At the beginning of the year, Capital One entered a retainer agreement with their cybersecurity company, Mandiant. After the actual data breach, the bank then retained a law firm for legal services. Months later, the law firm signed its own agreement with Mandiant. This agreement stated that future work would be performed at the direction of counsel, and they would receive all deliverables instead of Capital One.

The court ruled that privilege did not apply to the forensic report because it was completed under the original retainer agreement, in which the bank directly engaged and paid Mandiant for their work. In order to ensure the report was protected, Capital One should have retained their law firm prior to the breach and instructed Mandiant to work at counsel’s direction.
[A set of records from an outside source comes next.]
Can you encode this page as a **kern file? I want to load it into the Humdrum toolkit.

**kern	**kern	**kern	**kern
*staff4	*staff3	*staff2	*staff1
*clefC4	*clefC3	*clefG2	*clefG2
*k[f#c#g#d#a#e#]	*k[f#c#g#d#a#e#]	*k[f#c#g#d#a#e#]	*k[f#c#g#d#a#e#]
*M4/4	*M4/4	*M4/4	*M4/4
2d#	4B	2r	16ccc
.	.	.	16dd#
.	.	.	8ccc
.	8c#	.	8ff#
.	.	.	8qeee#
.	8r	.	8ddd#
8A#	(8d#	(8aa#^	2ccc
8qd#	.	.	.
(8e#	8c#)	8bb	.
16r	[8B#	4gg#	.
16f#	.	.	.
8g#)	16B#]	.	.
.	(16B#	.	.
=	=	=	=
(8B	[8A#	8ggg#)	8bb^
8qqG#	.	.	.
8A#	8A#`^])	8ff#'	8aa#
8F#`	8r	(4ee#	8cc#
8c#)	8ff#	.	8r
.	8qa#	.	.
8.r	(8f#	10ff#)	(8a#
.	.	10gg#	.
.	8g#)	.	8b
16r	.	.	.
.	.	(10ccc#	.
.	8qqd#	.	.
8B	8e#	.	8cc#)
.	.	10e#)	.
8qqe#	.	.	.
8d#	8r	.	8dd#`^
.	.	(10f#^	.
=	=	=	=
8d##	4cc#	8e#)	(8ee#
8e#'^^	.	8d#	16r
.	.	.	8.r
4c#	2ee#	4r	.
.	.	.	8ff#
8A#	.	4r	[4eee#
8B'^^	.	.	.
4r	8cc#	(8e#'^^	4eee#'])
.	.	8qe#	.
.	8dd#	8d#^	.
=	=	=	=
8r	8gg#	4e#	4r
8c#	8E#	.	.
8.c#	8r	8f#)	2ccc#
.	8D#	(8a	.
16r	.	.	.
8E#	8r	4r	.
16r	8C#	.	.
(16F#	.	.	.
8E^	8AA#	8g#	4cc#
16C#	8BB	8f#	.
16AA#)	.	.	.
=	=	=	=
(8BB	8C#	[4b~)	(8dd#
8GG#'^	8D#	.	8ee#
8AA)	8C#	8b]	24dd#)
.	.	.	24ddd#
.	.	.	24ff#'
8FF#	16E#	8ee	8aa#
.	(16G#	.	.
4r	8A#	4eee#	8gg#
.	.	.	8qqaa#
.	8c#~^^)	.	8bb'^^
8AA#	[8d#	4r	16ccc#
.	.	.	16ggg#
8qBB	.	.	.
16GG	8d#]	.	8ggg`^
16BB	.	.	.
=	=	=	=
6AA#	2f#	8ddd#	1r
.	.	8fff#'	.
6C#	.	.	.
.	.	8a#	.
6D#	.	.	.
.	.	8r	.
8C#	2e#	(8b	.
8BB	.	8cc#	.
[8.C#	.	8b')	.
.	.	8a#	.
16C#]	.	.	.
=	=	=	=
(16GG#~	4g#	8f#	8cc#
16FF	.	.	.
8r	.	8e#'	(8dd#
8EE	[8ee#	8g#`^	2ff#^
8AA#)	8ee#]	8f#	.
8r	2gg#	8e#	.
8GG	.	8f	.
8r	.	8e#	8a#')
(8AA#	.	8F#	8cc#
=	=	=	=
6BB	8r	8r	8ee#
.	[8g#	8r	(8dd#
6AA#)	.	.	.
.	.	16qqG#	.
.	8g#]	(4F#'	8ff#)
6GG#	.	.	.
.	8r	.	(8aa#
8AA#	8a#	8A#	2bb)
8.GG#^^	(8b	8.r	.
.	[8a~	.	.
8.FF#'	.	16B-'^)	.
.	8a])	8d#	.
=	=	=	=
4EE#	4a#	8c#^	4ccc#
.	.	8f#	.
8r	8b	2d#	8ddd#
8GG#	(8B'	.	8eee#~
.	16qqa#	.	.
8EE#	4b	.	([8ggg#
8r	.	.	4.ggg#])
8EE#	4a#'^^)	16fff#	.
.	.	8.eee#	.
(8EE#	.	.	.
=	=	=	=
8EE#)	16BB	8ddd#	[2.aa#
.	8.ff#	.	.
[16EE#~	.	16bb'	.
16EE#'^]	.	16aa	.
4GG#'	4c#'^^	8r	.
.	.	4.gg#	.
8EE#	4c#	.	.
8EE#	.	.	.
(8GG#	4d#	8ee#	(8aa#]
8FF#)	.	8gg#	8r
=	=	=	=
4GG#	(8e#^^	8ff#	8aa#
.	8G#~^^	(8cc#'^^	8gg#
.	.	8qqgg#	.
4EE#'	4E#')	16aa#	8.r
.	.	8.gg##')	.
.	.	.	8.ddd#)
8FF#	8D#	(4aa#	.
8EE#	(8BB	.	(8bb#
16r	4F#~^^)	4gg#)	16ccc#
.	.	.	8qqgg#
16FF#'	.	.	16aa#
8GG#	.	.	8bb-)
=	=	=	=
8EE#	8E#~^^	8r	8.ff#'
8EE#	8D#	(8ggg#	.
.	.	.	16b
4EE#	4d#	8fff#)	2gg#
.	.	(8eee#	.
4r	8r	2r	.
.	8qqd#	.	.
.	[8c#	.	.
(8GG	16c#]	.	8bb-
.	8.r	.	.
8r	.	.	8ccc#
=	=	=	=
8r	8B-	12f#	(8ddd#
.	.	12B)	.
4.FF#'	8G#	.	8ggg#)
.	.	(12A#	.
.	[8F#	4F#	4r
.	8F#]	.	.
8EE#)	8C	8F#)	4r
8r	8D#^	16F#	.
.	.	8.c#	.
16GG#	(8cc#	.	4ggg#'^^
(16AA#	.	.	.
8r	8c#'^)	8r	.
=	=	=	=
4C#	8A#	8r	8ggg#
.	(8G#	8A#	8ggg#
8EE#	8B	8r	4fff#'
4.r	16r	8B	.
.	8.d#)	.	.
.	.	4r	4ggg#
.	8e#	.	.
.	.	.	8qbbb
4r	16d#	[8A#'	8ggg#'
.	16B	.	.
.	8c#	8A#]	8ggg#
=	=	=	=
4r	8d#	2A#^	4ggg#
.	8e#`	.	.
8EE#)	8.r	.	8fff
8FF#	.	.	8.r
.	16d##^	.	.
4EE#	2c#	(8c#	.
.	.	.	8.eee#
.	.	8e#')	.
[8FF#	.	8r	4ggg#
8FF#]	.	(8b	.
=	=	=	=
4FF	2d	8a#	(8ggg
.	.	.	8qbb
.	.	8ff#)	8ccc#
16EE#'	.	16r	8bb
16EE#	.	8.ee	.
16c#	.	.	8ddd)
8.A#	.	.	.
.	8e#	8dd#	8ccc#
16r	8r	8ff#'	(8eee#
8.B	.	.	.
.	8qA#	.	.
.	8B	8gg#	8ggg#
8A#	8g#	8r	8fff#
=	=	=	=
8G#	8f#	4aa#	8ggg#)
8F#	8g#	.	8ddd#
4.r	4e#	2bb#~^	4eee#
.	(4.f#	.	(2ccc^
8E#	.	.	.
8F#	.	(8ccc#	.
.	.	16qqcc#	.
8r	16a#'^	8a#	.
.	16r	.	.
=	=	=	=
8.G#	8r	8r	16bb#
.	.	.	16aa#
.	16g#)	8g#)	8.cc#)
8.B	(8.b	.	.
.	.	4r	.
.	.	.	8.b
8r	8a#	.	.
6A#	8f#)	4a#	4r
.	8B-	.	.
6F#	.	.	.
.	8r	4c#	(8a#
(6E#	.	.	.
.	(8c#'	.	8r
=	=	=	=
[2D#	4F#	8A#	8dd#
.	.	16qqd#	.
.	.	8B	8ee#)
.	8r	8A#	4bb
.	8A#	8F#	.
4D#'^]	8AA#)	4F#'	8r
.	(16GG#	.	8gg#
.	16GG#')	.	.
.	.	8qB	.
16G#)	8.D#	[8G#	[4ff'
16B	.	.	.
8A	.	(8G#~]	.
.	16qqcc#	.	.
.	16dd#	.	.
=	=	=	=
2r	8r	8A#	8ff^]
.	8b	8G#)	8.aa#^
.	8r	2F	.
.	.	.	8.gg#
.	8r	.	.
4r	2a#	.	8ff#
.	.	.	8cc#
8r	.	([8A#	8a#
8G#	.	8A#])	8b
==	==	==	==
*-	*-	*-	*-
This would have been sufficient to trigger attorney-client privilege and attorney work product doctrine.

Law Firm v. Law Firm

Based on the Capital One decision, we know that forensic reports only qualify for privilege when ordered directly by counsel. But what happens when counsel itself is the victim of the cyber-attack? In January 2021, the case of Wengui v. Clark Hill raised this very question before the United States District Court for the District of Columbia.

The plaintiff, Guo Wengui, was a former employee of Clark Hill and filed suit over the publication of his personal information. Soon after, he issued a discovery request for “all forensic investigation reports about the cyberattack,” and in particular, a report prepared by Duff & Phelps. In fact, Clark Hill had commissioned two forensic reports, although only one report was produced during discovery. The law firm argued that the second report fell under attorney-client privilege and was thus protected by the work product doctrine.

Ultimately, the court rejected the defendant’s argument and held that the documents were not privileged. In reaching this conclusion, the court considered multiple factors, such as the dissemination of the report to the FBI and the fact that it contained advice to manage issues beyond potential litigation. After considering all the evidence, the report “cannot be fairly described as prepared in anticipation of litigation.”

Final Thoughts

Over the years, transparency has become more and more important to consumers. Many legal professionals expect these changing attitudes will lead to more judicial scrutiny of privilege assertions over forensics reporting. For that reason, companies should always consider whether a given forensic report would provide benefits that outweigh the risks from disclosure. As the law evolves, we must find a balance between protecting confidentiality and delivering the transparency consumers deserve.